Clinical manifestation of norovirus infection in children aged less than five years old admitted with acute diarrhea in Surabaya, Indonesia: a cross-sectional study

Ethical statement

The study protocol was approved by the Ethical Research Commission of Dr. Soetomo General Hospital, Surabaya, and conducted in line with the 1964 Helsinki declaration and its later amendments or research code of ethic issued by the Ministry of Research, Technology and Higher education. Written informed consent regarding participation in this study, the right to resign, stool and data collection and confidentiality of patient data was obtained and signed from all individuals’ parents. Consent was requested from the patients’ parents because the patients were 1–60 months old.

Study population

This cross-sectional study was conducted between April 2012 and March 2013 of all children aged 1–60 months old with acute diarrhea (described as defecation more than three times per day with change of stool consistency to loose or watery) admitted to the pediatric ward. Patients with a gastrointestinal-anatomical disorder such as Hirschsprung disease, severe systemic disease including sepsis, central nervous system infection or bronchopneumonia, a malabsorption disorder such as cow’s milk allergy, or a compromised immune status were excluded from the study to avoid any bias. On the day of the patients’ admission to the pediatric ward, parents were asked to participate in this study, and they agreed by signing the informed consent form. Stool samples were collected within 24 hours of patient admission with a sterile pot; approximately 3g of stool sample was taken from the middle part of the stool and delivered in no longer than three hours to the laboratory institution. Using a total sampling method, all samples collected until the end of March 2013 were studied.

▶ **Parts of the exercise**:
(a) Answer these questions from the norovirus study text, one answer per line, marked (i), (ii) and (iii) as below.
(i) Which body approved the study protocol?
(ii) Within how many hours of admission were stool samples collected?
(iii) From which part of the stool was the sample taken?
(b) Using the norovirus study text, explain why consent was requested from the patients' parents.
(c) Quote the part of the norovirus study text that opens with the words containing "Ethical statement" and closes with "1–60 months old.".

▶ **Information given**:
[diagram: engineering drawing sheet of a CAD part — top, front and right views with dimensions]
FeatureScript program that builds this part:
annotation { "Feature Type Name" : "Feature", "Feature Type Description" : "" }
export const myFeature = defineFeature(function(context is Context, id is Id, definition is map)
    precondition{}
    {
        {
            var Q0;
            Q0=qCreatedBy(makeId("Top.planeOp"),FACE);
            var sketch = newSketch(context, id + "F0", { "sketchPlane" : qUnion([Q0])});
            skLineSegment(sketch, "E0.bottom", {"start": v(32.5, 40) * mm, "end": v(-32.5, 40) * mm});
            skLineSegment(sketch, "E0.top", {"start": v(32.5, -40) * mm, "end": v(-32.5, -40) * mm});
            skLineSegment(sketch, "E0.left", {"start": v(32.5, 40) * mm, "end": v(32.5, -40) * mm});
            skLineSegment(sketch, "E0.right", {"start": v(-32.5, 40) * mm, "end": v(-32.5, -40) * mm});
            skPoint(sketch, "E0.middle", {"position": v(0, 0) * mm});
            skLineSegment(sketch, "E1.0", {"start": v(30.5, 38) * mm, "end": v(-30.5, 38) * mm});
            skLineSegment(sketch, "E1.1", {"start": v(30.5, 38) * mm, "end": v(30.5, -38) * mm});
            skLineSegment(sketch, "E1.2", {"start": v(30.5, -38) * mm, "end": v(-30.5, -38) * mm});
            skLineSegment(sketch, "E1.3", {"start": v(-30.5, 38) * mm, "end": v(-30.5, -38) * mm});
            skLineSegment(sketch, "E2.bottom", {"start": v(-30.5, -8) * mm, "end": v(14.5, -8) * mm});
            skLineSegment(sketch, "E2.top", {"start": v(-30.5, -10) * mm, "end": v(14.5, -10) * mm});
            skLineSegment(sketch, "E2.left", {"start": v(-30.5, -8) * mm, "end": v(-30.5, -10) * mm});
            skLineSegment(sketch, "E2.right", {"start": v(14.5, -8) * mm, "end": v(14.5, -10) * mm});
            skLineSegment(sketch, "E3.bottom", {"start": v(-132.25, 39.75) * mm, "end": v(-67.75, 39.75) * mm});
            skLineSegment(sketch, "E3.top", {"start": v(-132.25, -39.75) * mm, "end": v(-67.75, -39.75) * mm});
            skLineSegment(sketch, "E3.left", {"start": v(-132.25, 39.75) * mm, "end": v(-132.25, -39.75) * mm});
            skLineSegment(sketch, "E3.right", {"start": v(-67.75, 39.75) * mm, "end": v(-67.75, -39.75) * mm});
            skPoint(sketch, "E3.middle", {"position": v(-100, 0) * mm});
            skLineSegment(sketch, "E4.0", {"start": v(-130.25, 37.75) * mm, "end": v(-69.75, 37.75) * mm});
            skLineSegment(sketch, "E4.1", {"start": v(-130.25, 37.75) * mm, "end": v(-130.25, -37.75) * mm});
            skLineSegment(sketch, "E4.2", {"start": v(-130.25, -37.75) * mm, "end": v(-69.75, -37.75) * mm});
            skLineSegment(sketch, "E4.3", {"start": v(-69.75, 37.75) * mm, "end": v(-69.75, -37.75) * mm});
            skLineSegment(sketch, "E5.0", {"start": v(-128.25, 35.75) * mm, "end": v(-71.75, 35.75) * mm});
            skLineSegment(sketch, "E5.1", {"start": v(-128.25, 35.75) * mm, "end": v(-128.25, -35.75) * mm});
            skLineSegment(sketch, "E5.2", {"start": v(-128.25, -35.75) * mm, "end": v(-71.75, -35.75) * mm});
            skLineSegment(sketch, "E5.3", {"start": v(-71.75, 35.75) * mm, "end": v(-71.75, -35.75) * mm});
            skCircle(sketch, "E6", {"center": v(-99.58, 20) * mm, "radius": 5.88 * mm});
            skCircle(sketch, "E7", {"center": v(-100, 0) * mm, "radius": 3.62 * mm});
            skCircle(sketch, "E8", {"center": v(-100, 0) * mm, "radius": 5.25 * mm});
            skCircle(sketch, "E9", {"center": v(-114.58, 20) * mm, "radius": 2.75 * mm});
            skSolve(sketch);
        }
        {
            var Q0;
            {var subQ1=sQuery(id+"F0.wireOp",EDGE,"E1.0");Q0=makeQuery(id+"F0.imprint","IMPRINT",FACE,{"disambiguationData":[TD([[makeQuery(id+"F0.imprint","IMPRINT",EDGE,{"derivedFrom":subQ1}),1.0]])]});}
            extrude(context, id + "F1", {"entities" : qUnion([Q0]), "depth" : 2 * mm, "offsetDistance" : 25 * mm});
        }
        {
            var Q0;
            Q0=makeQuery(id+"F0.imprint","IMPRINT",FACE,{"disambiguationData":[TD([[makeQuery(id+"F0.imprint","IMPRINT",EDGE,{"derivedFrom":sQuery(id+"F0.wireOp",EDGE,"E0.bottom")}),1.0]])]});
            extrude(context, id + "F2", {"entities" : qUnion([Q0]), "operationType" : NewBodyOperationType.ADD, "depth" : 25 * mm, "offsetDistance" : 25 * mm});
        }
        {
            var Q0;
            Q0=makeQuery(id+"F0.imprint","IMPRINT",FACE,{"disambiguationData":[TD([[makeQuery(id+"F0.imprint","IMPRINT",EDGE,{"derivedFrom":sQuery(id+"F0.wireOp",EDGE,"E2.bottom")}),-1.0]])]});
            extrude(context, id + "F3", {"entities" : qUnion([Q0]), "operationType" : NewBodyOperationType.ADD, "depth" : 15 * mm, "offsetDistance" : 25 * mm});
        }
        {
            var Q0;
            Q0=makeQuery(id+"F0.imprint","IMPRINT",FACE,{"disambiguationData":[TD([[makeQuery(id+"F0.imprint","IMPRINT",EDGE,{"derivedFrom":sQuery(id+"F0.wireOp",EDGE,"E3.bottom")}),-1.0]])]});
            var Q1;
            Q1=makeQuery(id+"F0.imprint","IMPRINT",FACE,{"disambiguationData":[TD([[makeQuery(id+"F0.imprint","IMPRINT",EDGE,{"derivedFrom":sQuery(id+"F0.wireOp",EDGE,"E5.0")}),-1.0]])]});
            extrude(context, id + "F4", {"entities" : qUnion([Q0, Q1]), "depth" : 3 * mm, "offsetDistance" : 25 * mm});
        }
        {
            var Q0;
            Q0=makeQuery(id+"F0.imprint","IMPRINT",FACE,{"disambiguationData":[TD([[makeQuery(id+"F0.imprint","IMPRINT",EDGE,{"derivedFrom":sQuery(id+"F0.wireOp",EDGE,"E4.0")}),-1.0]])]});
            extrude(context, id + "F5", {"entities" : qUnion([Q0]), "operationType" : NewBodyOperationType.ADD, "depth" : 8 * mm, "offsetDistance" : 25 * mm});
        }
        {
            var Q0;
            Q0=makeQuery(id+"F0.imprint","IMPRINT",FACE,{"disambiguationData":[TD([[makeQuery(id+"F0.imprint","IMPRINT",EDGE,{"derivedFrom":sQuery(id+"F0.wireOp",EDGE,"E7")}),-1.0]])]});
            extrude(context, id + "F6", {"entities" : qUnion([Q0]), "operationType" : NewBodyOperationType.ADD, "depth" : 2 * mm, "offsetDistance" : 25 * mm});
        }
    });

▶ **Responses**:
(a)
(i) The Ethical Research Commission of Dr. Soetomo General Hospital, Surabaya.
(ii) Within 24 hours.
(iii) From the middle part of the stool.

(b) Consent was requested from the parents because the patients were only 1–60 months old.

(c)
Ethical statement

The study protocol was approved by the Ethical Research Commission of Dr. Soetomo General Hospital, Surabaya, and conducted in line with the 1964 Helsinki declaration and its later amendments or research code of ethic issued by the Ministry of Research, Technology and Higher education. Written informed consent regarding participation in this study, the right to resign, stool and data collection and confidentiality of patient data was obtained and signed from all individuals’ parents. Consent was requested from the patients’ parents because the patients were 1–60 months old.